Chris raises the further question of whether this “displaced allegiance [is] welcome or irritating to the recipients”. I don’t know. I imagine that sometimes it is and sometimes it isn’t, and that that depends on the context: there’s more than one public for sport, that’s usually a very good thing, and the problem he raises is not unique to matters of national identifications: what do local supporters of Liverpool and Manchester United make of the southern middle-class kids who fetishise those teams? Or, closer to my home at least, what do the supporters of Oxford United make of the small number of university students who go to the games, and would they like there to be a lot more of them, such that the overall character of the fan base were to change significantly in its social composition? I’m sure many Irish and Welsh fans would find my occasional support for their rugby teams ridiculous and not especially welcome. But I also suspect that if I were to go to Lansdowne Road with my Irish uncles-by-marriage for Ireland v England (not an implausible possibility), they would both want me to cheer for Ireland and reserve the right to take the piss out of me as a representative Englishman where appropriate — and that seems entirely reasonable on their part.

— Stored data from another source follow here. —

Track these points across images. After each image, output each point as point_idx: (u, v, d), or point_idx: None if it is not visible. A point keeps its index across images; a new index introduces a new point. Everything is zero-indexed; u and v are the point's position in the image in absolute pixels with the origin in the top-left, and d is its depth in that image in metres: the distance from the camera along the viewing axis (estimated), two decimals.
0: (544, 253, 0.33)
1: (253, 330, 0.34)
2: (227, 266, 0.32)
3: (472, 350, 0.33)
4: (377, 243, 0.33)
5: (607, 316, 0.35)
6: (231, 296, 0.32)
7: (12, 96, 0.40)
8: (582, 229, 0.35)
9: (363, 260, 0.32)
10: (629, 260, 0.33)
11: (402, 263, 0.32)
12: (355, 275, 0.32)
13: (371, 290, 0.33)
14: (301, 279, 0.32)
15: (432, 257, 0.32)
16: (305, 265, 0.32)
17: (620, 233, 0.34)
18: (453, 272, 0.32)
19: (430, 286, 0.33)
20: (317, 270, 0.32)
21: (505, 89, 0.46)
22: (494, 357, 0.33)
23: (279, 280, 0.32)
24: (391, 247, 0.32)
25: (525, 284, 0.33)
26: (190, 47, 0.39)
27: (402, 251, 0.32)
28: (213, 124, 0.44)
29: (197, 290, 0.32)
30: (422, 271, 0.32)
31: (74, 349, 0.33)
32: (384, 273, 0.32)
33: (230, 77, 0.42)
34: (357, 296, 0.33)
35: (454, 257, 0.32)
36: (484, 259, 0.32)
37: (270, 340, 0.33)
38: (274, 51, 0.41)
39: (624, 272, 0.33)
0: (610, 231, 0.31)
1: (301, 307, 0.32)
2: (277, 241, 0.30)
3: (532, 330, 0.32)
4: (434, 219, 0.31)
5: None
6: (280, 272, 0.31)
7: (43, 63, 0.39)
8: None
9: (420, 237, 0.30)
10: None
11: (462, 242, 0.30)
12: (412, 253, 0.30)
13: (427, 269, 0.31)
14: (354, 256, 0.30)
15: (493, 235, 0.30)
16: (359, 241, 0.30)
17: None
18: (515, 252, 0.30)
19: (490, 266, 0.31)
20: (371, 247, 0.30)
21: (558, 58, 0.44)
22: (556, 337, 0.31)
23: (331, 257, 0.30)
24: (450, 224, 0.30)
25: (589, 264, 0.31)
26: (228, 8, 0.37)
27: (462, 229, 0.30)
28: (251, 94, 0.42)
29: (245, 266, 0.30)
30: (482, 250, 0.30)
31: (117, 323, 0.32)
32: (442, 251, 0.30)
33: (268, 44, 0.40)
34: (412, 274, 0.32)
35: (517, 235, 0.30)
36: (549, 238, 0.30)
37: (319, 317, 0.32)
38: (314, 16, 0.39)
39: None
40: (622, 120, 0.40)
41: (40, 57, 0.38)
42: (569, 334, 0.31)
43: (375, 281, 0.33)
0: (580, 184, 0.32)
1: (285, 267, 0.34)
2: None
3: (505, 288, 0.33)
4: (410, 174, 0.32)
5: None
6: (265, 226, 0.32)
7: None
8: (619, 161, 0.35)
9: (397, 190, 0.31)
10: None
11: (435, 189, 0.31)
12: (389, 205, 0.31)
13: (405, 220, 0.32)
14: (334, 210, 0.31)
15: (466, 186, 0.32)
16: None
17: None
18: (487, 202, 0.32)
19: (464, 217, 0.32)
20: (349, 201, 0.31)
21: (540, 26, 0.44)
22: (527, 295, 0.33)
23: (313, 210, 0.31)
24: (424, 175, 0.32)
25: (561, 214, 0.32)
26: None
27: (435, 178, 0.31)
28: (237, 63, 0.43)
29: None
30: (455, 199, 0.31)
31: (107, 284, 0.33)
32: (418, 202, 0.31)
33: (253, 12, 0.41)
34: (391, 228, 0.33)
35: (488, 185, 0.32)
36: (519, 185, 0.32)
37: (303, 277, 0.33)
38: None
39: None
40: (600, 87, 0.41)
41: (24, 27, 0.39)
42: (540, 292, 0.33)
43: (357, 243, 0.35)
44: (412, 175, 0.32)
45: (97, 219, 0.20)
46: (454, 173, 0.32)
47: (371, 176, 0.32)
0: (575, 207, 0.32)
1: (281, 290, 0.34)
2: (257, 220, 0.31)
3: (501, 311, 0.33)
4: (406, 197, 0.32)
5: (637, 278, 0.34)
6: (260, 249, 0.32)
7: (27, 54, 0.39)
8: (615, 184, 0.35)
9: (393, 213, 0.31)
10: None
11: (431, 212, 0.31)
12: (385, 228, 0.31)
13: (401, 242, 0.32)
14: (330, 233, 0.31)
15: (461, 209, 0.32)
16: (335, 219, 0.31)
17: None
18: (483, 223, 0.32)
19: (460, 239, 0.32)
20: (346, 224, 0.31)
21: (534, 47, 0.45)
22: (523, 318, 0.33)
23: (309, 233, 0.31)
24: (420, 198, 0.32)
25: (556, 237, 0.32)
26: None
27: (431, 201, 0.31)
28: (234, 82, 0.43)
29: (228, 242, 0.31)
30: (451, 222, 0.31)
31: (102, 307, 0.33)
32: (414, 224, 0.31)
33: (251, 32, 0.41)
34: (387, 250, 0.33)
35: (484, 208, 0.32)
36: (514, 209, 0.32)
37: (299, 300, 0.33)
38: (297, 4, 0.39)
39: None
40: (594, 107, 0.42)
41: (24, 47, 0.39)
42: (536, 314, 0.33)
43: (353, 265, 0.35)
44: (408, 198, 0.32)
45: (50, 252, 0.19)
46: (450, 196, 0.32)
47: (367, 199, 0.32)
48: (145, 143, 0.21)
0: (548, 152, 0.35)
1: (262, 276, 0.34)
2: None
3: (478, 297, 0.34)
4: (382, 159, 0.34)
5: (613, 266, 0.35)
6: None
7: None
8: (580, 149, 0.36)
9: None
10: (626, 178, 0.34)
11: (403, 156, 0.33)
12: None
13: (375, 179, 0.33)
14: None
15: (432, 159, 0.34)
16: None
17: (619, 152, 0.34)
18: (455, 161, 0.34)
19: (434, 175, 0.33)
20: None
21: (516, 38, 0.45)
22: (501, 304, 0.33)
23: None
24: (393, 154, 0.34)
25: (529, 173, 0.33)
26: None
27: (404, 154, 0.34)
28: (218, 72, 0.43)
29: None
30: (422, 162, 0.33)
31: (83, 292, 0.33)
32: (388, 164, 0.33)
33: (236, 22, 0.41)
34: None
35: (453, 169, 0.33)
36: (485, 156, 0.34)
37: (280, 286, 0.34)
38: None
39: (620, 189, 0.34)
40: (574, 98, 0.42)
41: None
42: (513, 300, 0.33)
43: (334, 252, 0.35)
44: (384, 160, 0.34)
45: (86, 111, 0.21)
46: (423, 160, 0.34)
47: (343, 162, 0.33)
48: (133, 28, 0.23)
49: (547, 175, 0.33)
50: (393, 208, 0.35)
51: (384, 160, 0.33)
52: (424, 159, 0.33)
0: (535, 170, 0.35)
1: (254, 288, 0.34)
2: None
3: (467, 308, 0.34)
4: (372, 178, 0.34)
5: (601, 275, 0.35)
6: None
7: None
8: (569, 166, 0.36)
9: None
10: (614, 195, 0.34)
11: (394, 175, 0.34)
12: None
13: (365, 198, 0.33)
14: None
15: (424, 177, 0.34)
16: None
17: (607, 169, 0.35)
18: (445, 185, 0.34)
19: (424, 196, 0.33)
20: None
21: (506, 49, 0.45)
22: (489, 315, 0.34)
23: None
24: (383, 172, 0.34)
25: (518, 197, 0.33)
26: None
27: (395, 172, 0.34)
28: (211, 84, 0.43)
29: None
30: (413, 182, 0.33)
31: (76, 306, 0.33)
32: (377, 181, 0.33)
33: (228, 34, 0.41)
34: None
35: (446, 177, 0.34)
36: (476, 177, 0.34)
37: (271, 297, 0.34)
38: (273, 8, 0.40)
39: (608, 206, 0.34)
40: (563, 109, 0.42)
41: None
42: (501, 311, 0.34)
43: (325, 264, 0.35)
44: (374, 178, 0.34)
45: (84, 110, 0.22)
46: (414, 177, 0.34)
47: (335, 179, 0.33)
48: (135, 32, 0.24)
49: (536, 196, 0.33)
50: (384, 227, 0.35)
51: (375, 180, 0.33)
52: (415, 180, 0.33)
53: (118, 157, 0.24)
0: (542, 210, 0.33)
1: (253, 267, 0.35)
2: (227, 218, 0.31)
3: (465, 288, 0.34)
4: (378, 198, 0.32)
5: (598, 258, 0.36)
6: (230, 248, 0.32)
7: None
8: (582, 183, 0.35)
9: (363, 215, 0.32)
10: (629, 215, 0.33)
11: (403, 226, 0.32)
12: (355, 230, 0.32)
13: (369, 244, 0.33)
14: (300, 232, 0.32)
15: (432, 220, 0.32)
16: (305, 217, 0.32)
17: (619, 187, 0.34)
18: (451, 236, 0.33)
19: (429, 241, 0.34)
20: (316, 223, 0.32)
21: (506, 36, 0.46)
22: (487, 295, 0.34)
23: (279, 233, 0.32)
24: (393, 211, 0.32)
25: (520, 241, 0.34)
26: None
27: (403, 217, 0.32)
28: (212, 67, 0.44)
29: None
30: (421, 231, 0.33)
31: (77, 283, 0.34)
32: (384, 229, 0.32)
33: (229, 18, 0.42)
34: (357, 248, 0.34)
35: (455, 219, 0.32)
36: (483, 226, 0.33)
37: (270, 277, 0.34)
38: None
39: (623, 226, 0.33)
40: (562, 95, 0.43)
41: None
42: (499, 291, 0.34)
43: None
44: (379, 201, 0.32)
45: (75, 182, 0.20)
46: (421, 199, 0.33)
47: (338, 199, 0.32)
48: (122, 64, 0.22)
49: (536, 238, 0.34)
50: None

There’s only one sports team about which I feel thoroughly and uncomplicatedly partisan, and that’s the Boston Red Sox. I was very surprised that I became interested in baseball at all, and after first going to a game at Fenway Park in 1996 my interest has continued to grow, and has (so far) survived a migration back from New to Old England three years ago. It’s not always easy to be a Sox fan on this side of the Atlantic (the internet — which, among other things, streams the WEEI Red Sox Radio Network — is invaluable), and I don’t quite know how I’ll feel about the Sox when all of the players I used to go and see or watch on television — Nomar Garciaparra, Pedro Martinez, Jason Varitek, Tim Wakefield and a handful of others — are no longer playing for the club. But I do enjoy being a Red Sox fan, enjoy hating the Yankees, and right now all I’m thinking is, Wait till next year!